Andrzej Kozlowski wrote:
> First, let me state a fundamental objection to the whole enterprise. I
> am of the opinion that there is on the whole very little point in
> putting a lot of effort into forcing computer algebra programs return
> the answers you already know to be correct. The purpose of such programs
> is to simplify expressions that are too complicated too analyse by hand
> so as to make them simple enough to handle by hand. The "handling by
> hand" part is precisely what computer programs are not very good at and
> usually it takes longer to make them do so then just typing in the
> answer. Of course once you already know the answer it is usually very
> easy to verify that it equal the one given by Mathematica. For example,
> in your situation the best approach, in my opinion would be simply this:
>
>
> FullSimplify[D[Integrate[Sin[x]/(1 - Cos[x]), x] -
> Log[1 - Cos[x]], x]]
>
>
> 0
>
> As far as I can see this is all you would even need to do in practice.
> The rest is just playing with CAS. But if you like playing then by using
> FullSimplify with suitable TransformationFunctions and
> ComplexityFunction you can usually transform anything into anything
> else. So in this case you can do, for example,
>
>
> f[(n_)*Log[a_]] := Log[a^n];
> f[Cos[x_]^2] := (1/2)*(Cos[2*x] + 1);
> f[Sin[2*(x_)]^2] := (1/2)*(1 - Cos[x]);
>
>
>
> FullSimplify[Integrate[Sin[x]/(1 - Cos[x]), x],
> TransformationFunctions -> {Automatic, f},
> ComplexityFunction ->
> (LeafCount[#1] + 50*Count[#1, x/2, {0, Infinity}] +
> Count[#1, _Power, {0, Infinity}, Heads -> True] & )]
>
>
> Log[(1/2)*(1 - Cos[x])]
>
> It is slightly amusing to analyse exactly why this works, but I
> amusement is about all of value I can see in this aproach.
>
> Andrzej Kozlowski
>
> On 2 Apr 2006, at 11:00, Murray Eisenberg wrote:
>
>> OK, now how about the following--another case where Mathematica gives a
>> more complicated looking answer than the typical paper-and-pencil direct
>> substitution would provide?
>>
>> Mathematica gives:
>>
>> Integrate[Sin[x]/(1 - Cos[x]), x]
>> 2*Log[Sin[x/2]]
>>
>> I'd like an answer in the form of Log[1-Cos[x]] (plus a constant, to
>> actually equal the above). The best I've been able to do so far is:
>>
>> (Integrate[Sin[x]/(1 - Cos[x]), x]
>> // Simplify[# /. a_*Log[b_]:>Log[b^a]] &
>> //MapAt[TrigReduce, #, 1]&) /. (Log[c_ b_]->Log[b]+Log[c])
>> -Log[2] + Log[1 - Cos[x]]
>>
>> Is there some easier way?
# # # #
§ **Description of the task**
Resume the Mathematica integral simplification thread after its final sentence.

(Dataset entries)
# # # #
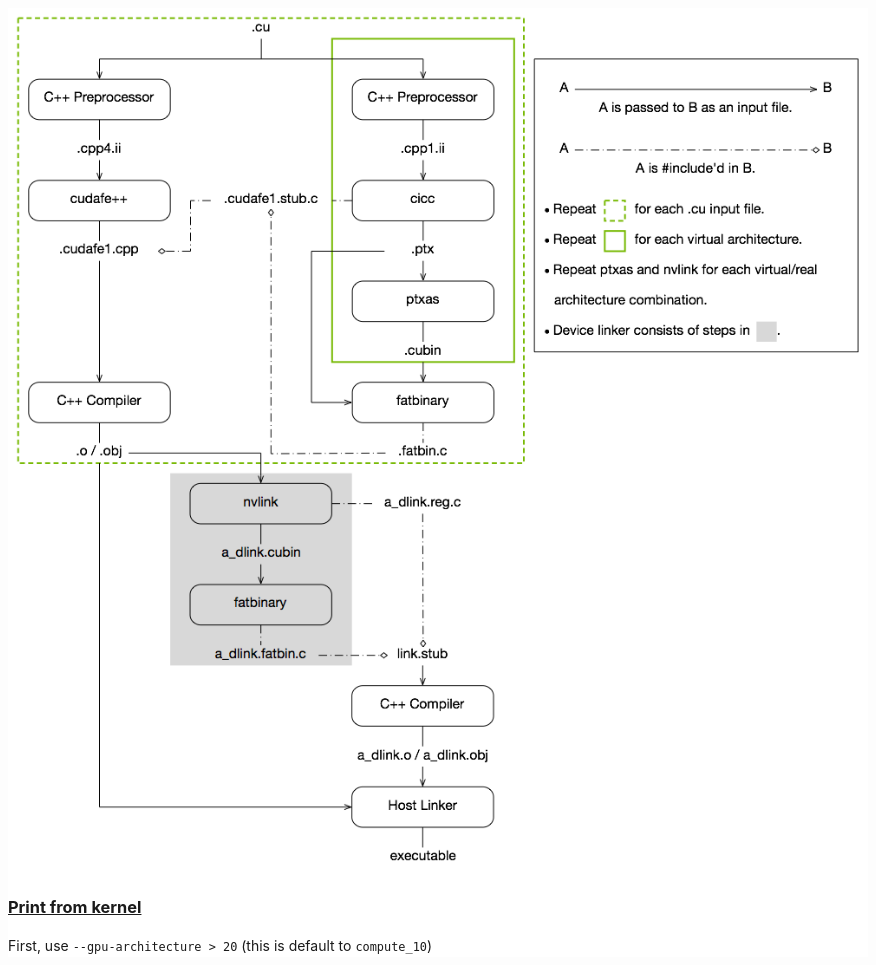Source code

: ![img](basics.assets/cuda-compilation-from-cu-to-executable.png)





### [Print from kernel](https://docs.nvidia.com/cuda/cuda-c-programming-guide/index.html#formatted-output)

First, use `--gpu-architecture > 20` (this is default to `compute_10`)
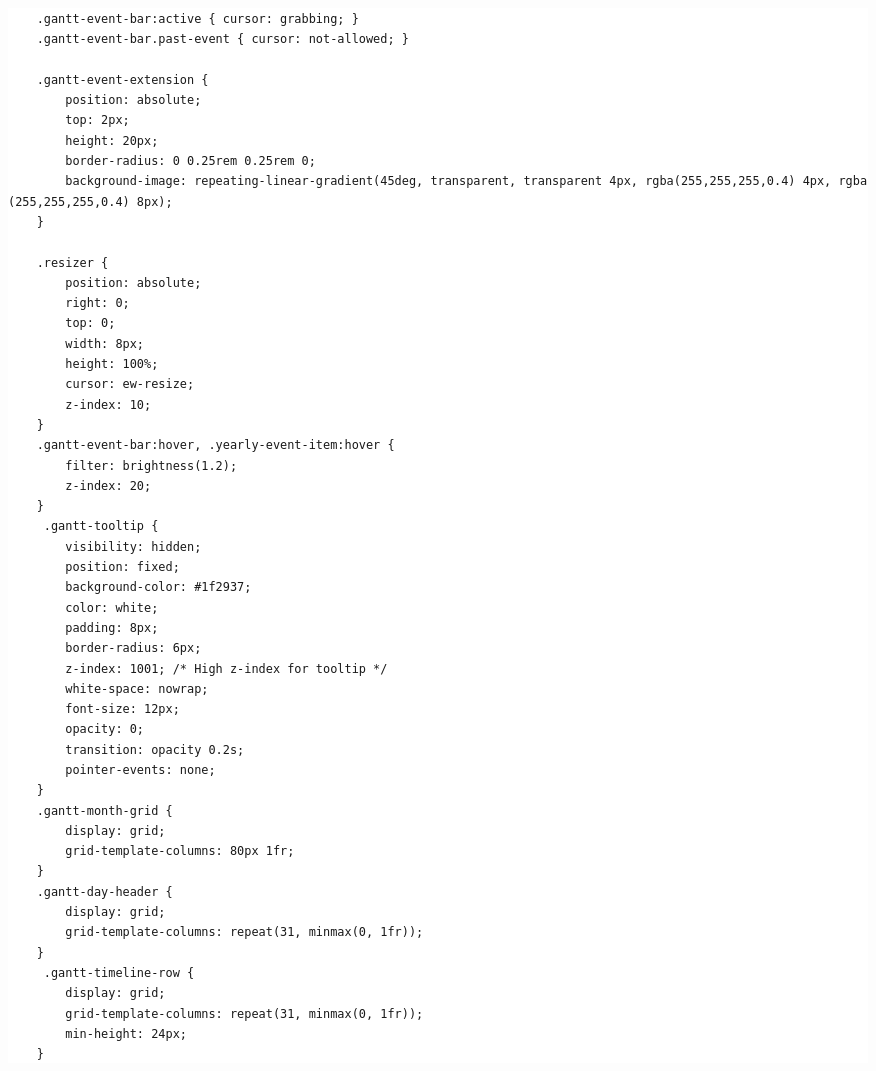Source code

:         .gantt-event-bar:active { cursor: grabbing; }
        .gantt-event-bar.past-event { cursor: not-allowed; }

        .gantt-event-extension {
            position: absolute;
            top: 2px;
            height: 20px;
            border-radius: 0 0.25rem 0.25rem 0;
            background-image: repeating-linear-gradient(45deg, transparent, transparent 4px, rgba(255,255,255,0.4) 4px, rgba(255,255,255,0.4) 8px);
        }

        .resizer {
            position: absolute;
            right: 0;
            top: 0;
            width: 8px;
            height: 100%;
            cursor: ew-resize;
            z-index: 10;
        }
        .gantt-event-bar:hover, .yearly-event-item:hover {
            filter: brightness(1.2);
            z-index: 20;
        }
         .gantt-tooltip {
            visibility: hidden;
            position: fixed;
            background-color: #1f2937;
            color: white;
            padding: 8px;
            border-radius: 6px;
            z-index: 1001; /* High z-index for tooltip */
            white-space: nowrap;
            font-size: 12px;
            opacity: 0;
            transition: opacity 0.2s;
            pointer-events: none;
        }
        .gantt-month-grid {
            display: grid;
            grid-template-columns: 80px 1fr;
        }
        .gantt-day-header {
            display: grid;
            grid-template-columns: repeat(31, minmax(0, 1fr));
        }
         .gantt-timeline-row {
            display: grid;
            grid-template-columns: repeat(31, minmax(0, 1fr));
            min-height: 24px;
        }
# # # #
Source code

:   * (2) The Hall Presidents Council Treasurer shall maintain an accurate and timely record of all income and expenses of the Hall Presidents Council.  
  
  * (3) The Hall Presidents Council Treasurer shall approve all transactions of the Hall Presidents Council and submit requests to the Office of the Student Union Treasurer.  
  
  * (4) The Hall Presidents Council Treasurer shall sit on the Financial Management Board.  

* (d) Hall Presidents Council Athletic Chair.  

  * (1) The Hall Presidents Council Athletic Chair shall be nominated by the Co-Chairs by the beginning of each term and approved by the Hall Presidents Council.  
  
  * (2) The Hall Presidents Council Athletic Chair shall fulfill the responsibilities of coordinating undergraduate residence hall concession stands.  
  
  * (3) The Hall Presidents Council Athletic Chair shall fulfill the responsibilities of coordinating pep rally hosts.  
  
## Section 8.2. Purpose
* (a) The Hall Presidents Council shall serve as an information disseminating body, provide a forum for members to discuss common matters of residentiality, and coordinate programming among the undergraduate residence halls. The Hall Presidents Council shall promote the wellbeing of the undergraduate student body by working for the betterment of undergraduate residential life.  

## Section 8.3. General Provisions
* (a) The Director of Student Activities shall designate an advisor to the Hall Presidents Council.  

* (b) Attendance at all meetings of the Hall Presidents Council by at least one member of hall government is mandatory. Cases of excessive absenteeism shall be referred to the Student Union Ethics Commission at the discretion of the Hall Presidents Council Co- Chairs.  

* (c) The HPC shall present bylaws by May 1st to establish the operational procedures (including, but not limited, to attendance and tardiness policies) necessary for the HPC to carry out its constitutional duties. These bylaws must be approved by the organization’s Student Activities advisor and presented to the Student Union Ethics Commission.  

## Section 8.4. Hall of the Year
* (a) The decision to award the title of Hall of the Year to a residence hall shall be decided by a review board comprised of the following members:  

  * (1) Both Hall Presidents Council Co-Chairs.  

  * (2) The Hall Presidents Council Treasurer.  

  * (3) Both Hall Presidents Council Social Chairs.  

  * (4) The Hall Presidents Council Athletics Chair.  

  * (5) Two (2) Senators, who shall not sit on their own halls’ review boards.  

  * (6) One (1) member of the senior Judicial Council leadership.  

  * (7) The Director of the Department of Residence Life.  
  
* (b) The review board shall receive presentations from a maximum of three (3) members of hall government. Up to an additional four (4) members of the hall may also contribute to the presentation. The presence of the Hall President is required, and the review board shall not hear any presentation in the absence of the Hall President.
# # # #
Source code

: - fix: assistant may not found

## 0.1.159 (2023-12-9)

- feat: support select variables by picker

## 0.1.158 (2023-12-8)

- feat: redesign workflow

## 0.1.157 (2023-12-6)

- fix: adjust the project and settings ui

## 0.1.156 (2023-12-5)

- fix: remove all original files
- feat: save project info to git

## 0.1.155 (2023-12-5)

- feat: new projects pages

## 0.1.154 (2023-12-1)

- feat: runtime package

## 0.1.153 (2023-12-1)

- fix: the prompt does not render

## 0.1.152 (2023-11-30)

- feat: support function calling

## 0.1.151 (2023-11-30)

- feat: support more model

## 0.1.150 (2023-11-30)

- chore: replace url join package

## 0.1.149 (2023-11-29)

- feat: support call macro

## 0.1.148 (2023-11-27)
# # # #
§ **Task result**
>>
>> Andrzej Kozlowski wrote:
>>> This is one of those cases where FullSimplify will not work because
>>> it lacks a suitable transformation function. In this particular case
>>> the transformation function is of the form:
>>>
>>> f[n_*Log[a_]] := Log[a^n]
>>>
>>> Of course this is only valid with various assumptions on n and a, but
>>> I won't bother with this here. Anyway, observe that:
>>>
>>>
>>> FullSimplify[Integrate[Cos[x]/(Sin[x] + 1), x],
>>> TransformationFunctions -> {Automatic, f}]
>>>
>>>
>>> Log[Sin[x] + 1]
>>>
>>> Note also that Simplify will not work even when you add f.
>>>
>>> I am not sure if there are good reasons for adding a version of f
>>> (taking account of suitable assumptions) to the default
>>> transformation functions of FullSimplify. It may however be a good
>>> idea to have another possible value for the option
>>> TransformationFunctions besides only Automatic and user defined ones.
>>> In fact I have suggested in the past one or two other useful
>>> TransformationFunctions; perhaps it might be a good idea to define
>>> more and collect them into a single option value or maybe several.
>>>
>>> Andrzej Kozlowski
>>>
>>>
>>>
>>>
>>>
>>>
>>> On 31 Mar 2006, at 13:09, Murray Eisenberg wrote:
>>>
>>>> A direct substitution (with paper and pencil) gives that the
>>>> integral of
>>>> Cos[x]/(Sin[x] + 1) is Log[Sin[x] + 1]. This is valid provided
>>>> Sin[x]
>>>> is not -1.
>>>>
>>>> Mathematica gives:
>>>>
>>>> Integrate[Cos[x]/(Sin[x] + 1), x]
>>>> 2 Log[Cos[x/2] + Sin[x/2]]
>>>>
>>>> Is there some simple way to coerce the latter Mathematica-supplied
>>>> result into the paper-and-pencil answer?
>>>>
>>>> The closest I could get is:
>>>>
>>>> Log[TrigExpand[Expand[(Cos[x/2] + Sin[x/2])^2]]] /.
>>>> {Sin[x/2] -> Sqrt[(1 - Cos[x])/2],
>>>> Cos[x/2] -> Sqrt[(1 + Cos[x])/2]}
>>>> Log[1 + Sqrt[1 - Cos[x]]*Sqrt[1 + Cos[x]]]
>>>>
>>>> Am I not seeing some easier TrigExpand or TrigReduce method?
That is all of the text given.